The newspapers followed the case avidly throughout and there was particular interest when the inquest re-opened at the Broomhill Tavern on the Friday of the same week. Mr Arthur Laver, the house surgeon at the Infirmary, gave evidence that his post-mortem had established the cause of death to be purpura haemorrhagica, which is an indication of a severe systemic infection leading to internal bleeding of the soft tissues. The surgeon testified that in his professional opinion this infection was unrelated to the injuries suffered by the boy due to the fight, i.e. the fight did not cause his death, but an infection that had not manifested at the time of the fight did.

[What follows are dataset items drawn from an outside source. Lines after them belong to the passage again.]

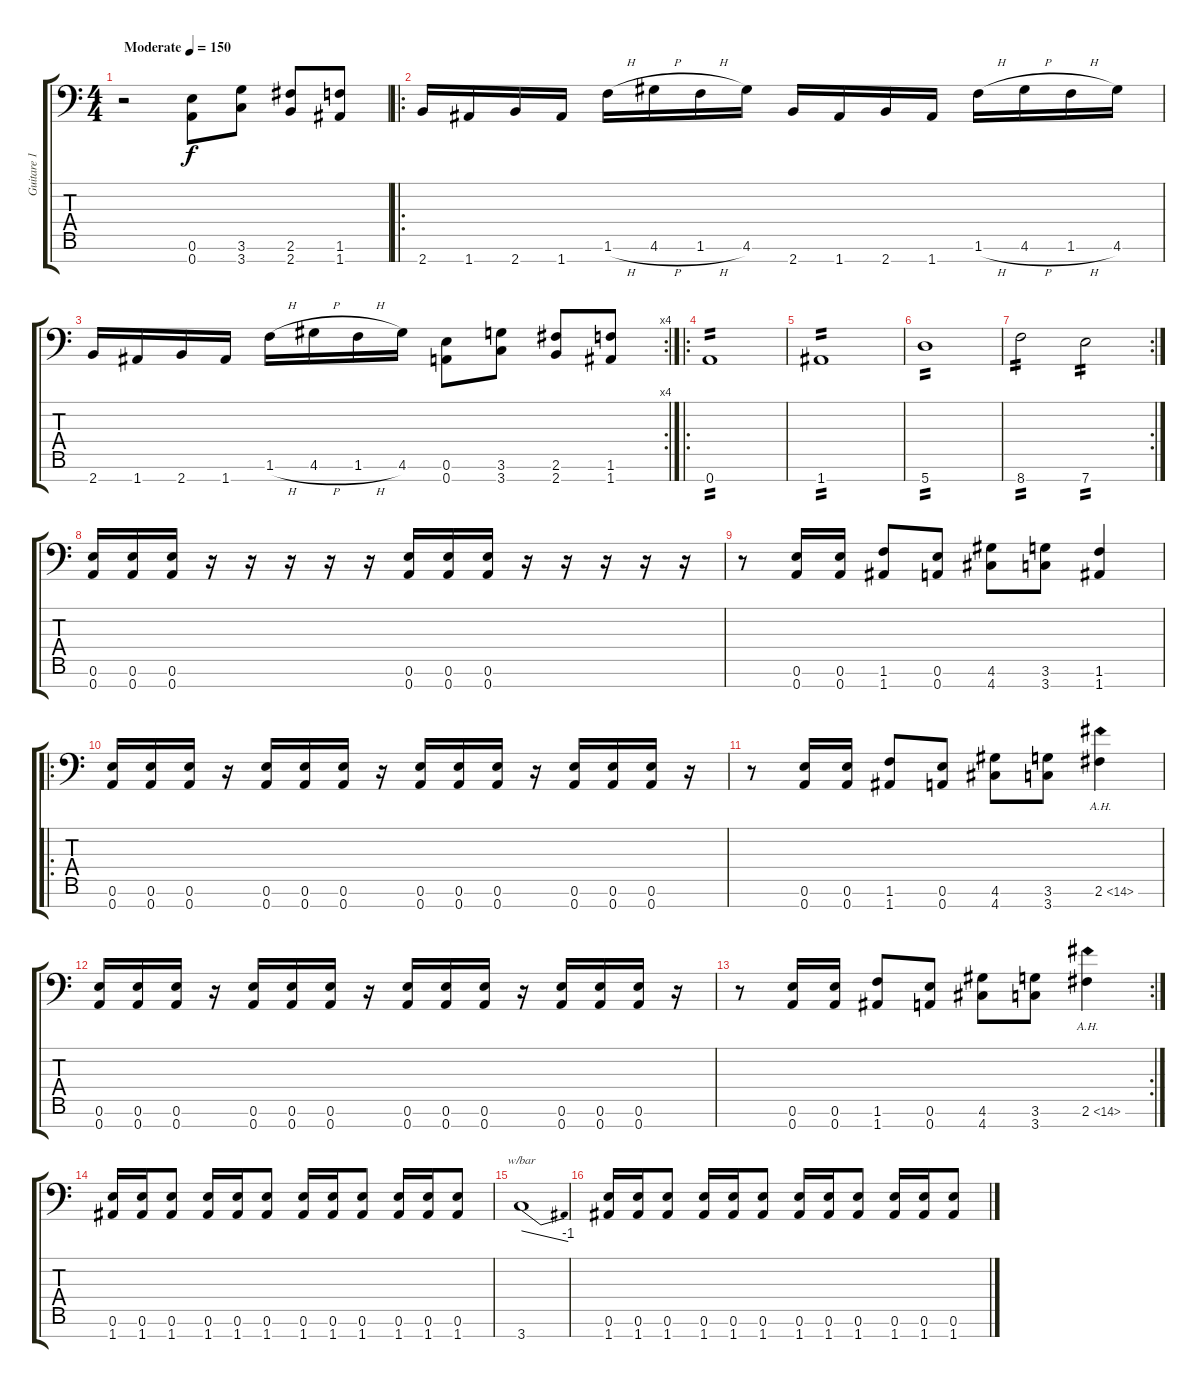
\track ("Guitare 1" "Guitare 1") {instrument distortionguitar}
\staff {score tabs}
\tuning (E4 B3 G3 D3 A2 E2 A1) {hide}
\ts (4 4)
\tempo (150 "Moderate")
\clef f4
\ks c
r.2{dy f instrument distortionguitar} (0.6 0.7).8 (3.6 3.7).8 (2.6 2.7).8 (1.6 1.7).8 |
\ro
2.7.16 1.7.16 2.7.16 1.7.16 1.6{h}.16 4.6{h}.16 1.6{h}.16 4.6.16 2.7.16 1.7.16 2.7.16 1.7.16 1.6{h}.16 4.6{h}.16 1.6{h}.16 4.6.16 |
\rc 4
2.7.16 1.7.16 2.7.16 1.7.16 1.6{h}.16 4.6{h}.16 1.6{h}.16 4.6.16 (0.6 0.7).8 (3.6 3.7).8 (2.6 2.7).8 (1.6 1.7).8 |
\ro
0.7.1{tp 2} |
1.7.1{tp 2} |
5.7.1{tp 2} |
\rc 2
8.7.2{tp 2} 7.7.2{tp 2} |
(0.6 0.7).16 (0.6 0.7).16 (0.6 0.7).16 r.16 r.16 r.16 r.16 r.16 (0.6 0.7).16 (0.6 0.7).16 (0.6 0.7).16 r.16 r.16 r.16 r.16 r.16 |
r.8 (0.6 0.7).16 (0.6 0.7).16 (1.6 1.7).8 (0.6 0.7).8 (4.6 4.7).8 (3.6 3.7).8 (1.6 1.7).4 |
\ro
(0.6 0.7).16 (0.6 0.7).16 (0.6 0.7).16 r.16 (0.6 0.7).16 (0.6 0.7).16 (0.6 0.7).16 r.16 (0.6 0.7).16 (0.6 0.7).16 (0.6 0.7).16 r.16 (0.6 0.7).16 (0.6 0.7).16 (0.6 0.7).16 r.16 |
r.8 (0.6 0.7).16 (0.6 0.7).16 (1.6 1.7).8 (0.6 0.7).8 (4.6 4.7).8 (3.6 3.7).8 2.6{ah 12}.4 |
(0.6 0.7).16 (0.6 0.7).16 (0.6 0.7).16 r.16 (0.6 0.7).16 (0.6 0.7).16 (0.6 0.7).16 r.16 (0.6 0.7).16 (0.6 0.7).16 (0.6 0.7).16 r.16 (0.6 0.7).16 (0.6 0.7).16 (0.6 0.7).16 r.16 |
\rc 2
r.8 (0.6 0.7).16 (0.6 0.7).16 (1.6 1.7).8 (0.6 0.7).8 (4.6 4.7).8 (3.6 3.7).8 2.6{ah 12}.4 |
(0.6 1.7).16 (0.6 1.7).16 (0.6 1.7).8 (0.6 1.7).16 (0.6 1.7).16 (0.6 1.7).8 (0.6 1.7).16 (0.6 1.7).16 (0.6 1.7).8 (0.6 1.7).16 (0.6 1.7).16 (0.6 1.7).8 |
3.7.1{tbe (dive default 0 0 60 -4)} |
(0.6 1.7).16 (0.6 1.7).16 (0.6 1.7).8 (0.6 1.7).16 (0.6 1.7).16 (0.6 1.7).8 (0.6 1.7).16 (0.6 1.7).16 (0.6 1.7).8 (0.6 1.7).16 (0.6 1.7).16 (0.6 1.7).8
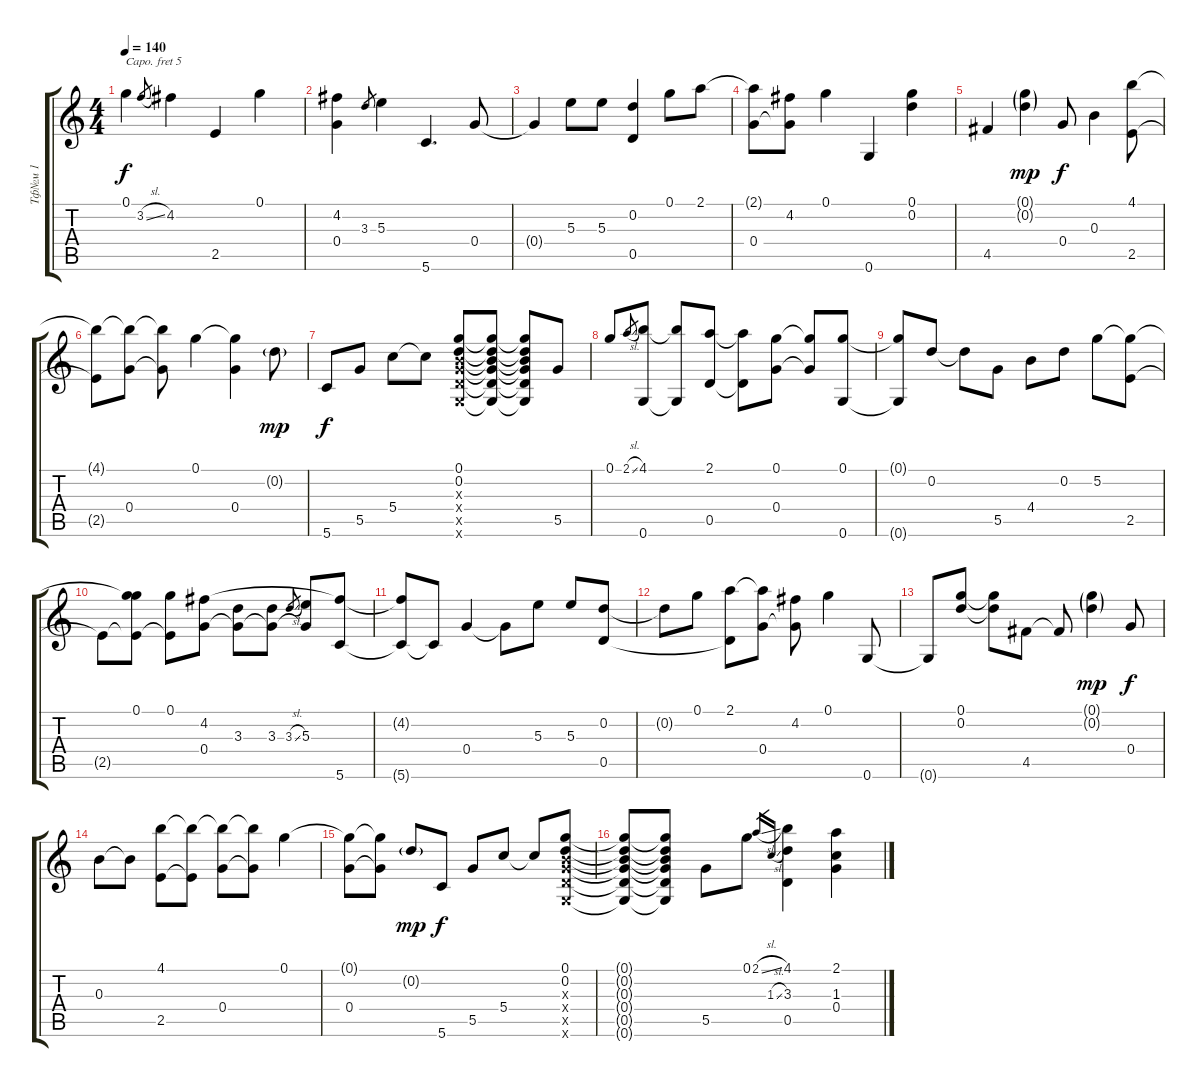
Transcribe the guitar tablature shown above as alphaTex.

\track ("Тф№м 1" "Тф№м 1") {instrument acousticguitarsteel}
\staff {score tabs}
\capo 5
\tuning (D4 A3 Gb3 D3 A2 D2) {hide}
\ts (4 4)
\tempo 140
\clef g2
\ks c
0.1.4{dy f} 3.2{sl}.8{gr} 4.2.4 2.5.4 0.1.4 |
(4.2 0.4).4 3.3.8{gr} 5.3.4 5.6.4{d} 0.4.8 |
0.4{t}.4 5.3.8 5.3.8 (0.2 0.5).4 0.1.8 2.1.8 |
(2.1{t} 0.4).8 (4.2 0.4{t}).8 0.1.4 0.6.4 (0.1 0.2).4 |
4.5.4 (0.1{g} 0.2{g}).4{dy mp} 0.4.8{dy f} 0.3.4 (4.1 2.5).8 |
(4.1{t} 2.5{t}).8 (4.1{t} 0.4).8 (4.1{t} 0.4{t}).8 0.1.4 (0.1{t} 0.4).4 0.2{g}.8{dy mp} |
5.6.8{dy f} 5.5.8 5.4.8 5.4{t}.8 (0.1 0.2 0.3{x} 0.4{x} 0.5{x} 0.6{x}).8 (0.1{t} 0.2{t} 0.3{t} 0.4{t} 0.5{t} 0.6{t}).8 (0.1{t} 0.2{t} 0.3{t} 0.4{t} 0.5{t} 0.6{t}).8 5.5.8 |
0.1.8 2.1{sl}.8{gr} (4.1 0.6).8 (4.1{t} 0.6{t}).8 (2.1 0.5).8 (2.1{t} 0.5{t}).8 (0.1 0.4).8 (0.1{t} 0.4{t}).8 (0.1 0.6).8 |
(0.1{t} 0.6{t}).8 0.2.8 0.2{t}.8 5.5.8 4.4.8 0.2.8 5.2.8 (5.2{t} 2.5).8 |
2.5{t}.8 (0.1 5.2{t} 2.5{t}).8 (0.1 2.5{t}).8 (4.2 0.4).8 (3.3 0.4{t}).8 (3.3 0.4{t}).8 3.3{sl}.8{gr} (5.3 0.4{t}).8 (4.2{t} 5.6).8 |
(4.2{t} 5.6{t}).8 5.6{t}.8 0.4.4 0.4{t}.8 5.3.8 5.3.8 (0.2 0.5).8 |
0.2{t}.8 0.1.8 (2.1 0.5{t}).8 (2.1{t} 0.4).8 (4.2 0.4{t}).8 0.1.4 0.6.8 |
0.6{t}.8 (0.1 0.2).8 (0.1{t} 0.2{t}).8 4.5.8 4.5{t}.8 (0.1{g} 0.2{g}).4{dy mp} 0.4.8{dy f} |
0.3.8 0.3{t}.8 (4.1 2.5).8 (4.1{t} 2.5{t}).8 (4.1{t} 0.4).8 (4.1{t} 0.4{t}).8 0.1.4 |
(0.1{t} 0.4).8 (0.1{t} 0.4{t}).8 0.2{g}.8{dy mp} 5.6.8{dy f} 5.5.8 5.4.8 5.4{t}.8 (0.1 0.2 0.3{x} 0.4{x} 0.5{x} 0.6{x}).8 |
(0.1{t} 0.2{t} 0.3{t} 0.4{t} 0.5{t} 0.6{t}).8 (0.1{t} 0.2{t} 0.3{t} 0.4{t} 0.5{t} 0.6{t}).8 5.5.8 0.1.8 2.1{sl}.16{gr} 1.3{sl}.16{gr} (4.1 3.3 0.5).4 (2.1 1.3 0.4).4
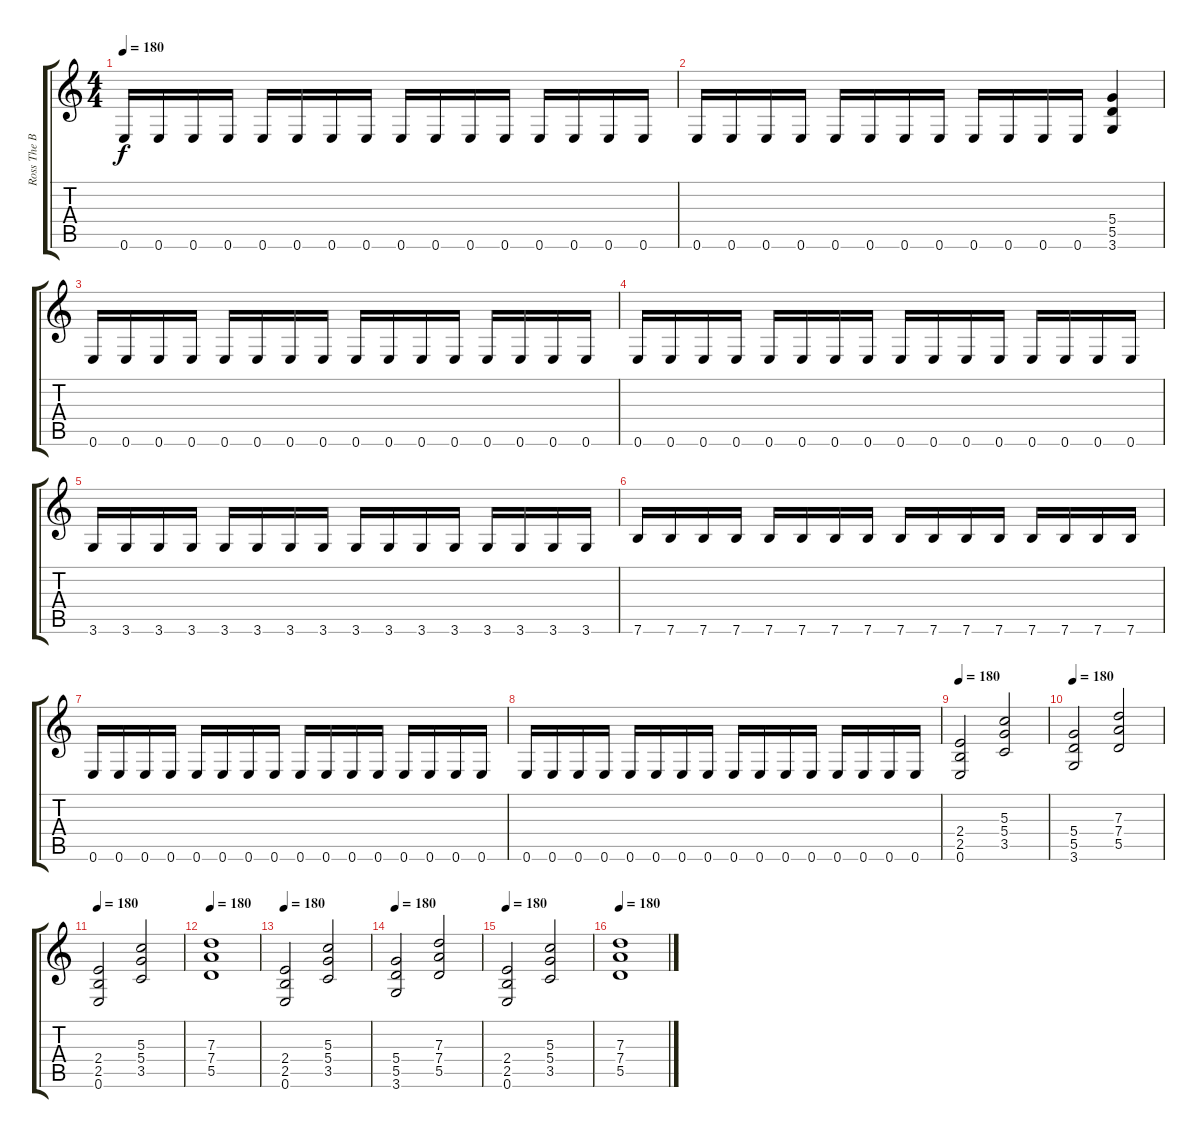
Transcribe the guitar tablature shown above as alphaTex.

\track ("Ross The Boss" "Ross The B") {instrument distortionguitar}
\staff {score tabs}
\tuning (E4 B3 G3 D3 A2 E2) {hide}
\ts (4 4)
\tempo 180
\clef g2
\ks c
0.6.16{dy f} 0.6.16 0.6.16 0.6.16 0.6.16 0.6.16 0.6.16 0.6.16 0.6.16 0.6.16 0.6.16 0.6.16 0.6.16 0.6.16 0.6.16 0.6.16 |
0.6.16 0.6.16 0.6.16 0.6.16 0.6.16 0.6.16 0.6.16 0.6.16 0.6.16 0.6.16 0.6.16 0.6.16 (5.4 5.5 3.6).4 |
0.6.16 0.6.16 0.6.16 0.6.16 0.6.16 0.6.16 0.6.16 0.6.16 0.6.16 0.6.16 0.6.16 0.6.16 0.6.16 0.6.16 0.6.16 0.6.16 |
0.6.16 0.6.16 0.6.16 0.6.16 0.6.16 0.6.16 0.6.16 0.6.16 0.6.16 0.6.16 0.6.16 0.6.16 0.6.16 0.6.16 0.6.16 0.6.16 |
3.6.16 3.6.16 3.6.16 3.6.16 3.6.16 3.6.16 3.6.16 3.6.16 3.6.16 3.6.16 3.6.16 3.6.16 3.6.16 3.6.16 3.6.16 3.6.16 |
7.6.16 7.6.16 7.6.16 7.6.16 7.6.16 7.6.16 7.6.16 7.6.16 7.6.16 7.6.16 7.6.16 7.6.16 7.6.16 7.6.16 7.6.16 7.6.16 |
0.6.16 0.6.16 0.6.16 0.6.16 0.6.16 0.6.16 0.6.16 0.6.16 0.6.16 0.6.16 0.6.16 0.6.16 0.6.16 0.6.16 0.6.16 0.6.16 |
0.6.16 0.6.16 0.6.16 0.6.16 0.6.16 0.6.16 0.6.16 0.6.16 0.6.16 0.6.16 0.6.16 0.6.16 0.6.16 0.6.16 0.6.16 0.6.16 |
\tempo 180
(2.4 2.5 0.6).2 (5.3 5.4 3.5).2 |
\tempo 180
(5.4 5.5 3.6).2 (7.3 7.4 5.5).2 |
\tempo 180
(2.4 2.5 0.6).2 (5.3 5.4 3.5).2 |
\tempo 180
(7.3 7.4 5.5).1 |
\tempo 180
(2.4 2.5 0.6).2 (5.3 5.4 3.5).2 |
\tempo 180
(5.4 5.5 3.6).2 (7.3 7.4 5.5).2 |
\tempo 180
(2.4 2.5 0.6).2 (5.3 5.4 3.5).2 |
\tempo 180
(7.3 7.4 5.5).1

This evidence was met with great relief by all present as it exonerated young Tasker of culpability for the death, and also was seen as protecting the reputation of the two schools involved. Here is how the Sheffield and Rotherham Independent reported the summing up of the coroner:
…The Coroner said he must congratulate the jury and the friends of the boys on the termination of the case. It would have been painful everyone concerned, and especially to the parents, if they had come to the conclusion that the boy had met his death by the violence received at hands of the lad Tasker. They were bound to take the evidence of the medical man, and that evidønce showed that the boy had died from purpura haemorrhagica, from natural causes, and not from violence. That was a very happy termination of this case, and it was their duty to return a verdict in accordance with the medical evidence. Still if they thought that death had been accelerated in any shape by violence they were bound to say but he was thoroughly of opinion that the evidence would not justlfy such a decision. The medical men would not undertake to say that death accelerated by violence, and he was sure the jury must have great pleasure in saying the same. If any reflection had been cast on the school like this that was doing a good work, and doing it well, he should have been exceedingly sorry. As to the management of that school, he thought it would be unreasonable for any man to expect that fighting could be totally prevented amongst the boys. He went to the school himself for about six years and he knew that during the whole of that he fought more or less. No one could doubt that other boys would do the same, and the schoolmaster could not altogether prevent it. What they ought to prevent was systematic bullying, but he was afraid it was impossible to prevent the lads fighting. To say an event of this kind reflected upon the character of the school was unreasonable, not to say foolish.
This piece is a good illustration of the benevolent attitudes of the time towards the wealthier classes. For the poor, justice was usually severe and punishments harsh. On the same day as the case above was reported, for example, a young man called John Malone was charged with absconding from the Sheffield Workhouse, and was sent to gaol for 18 days, with hard labour.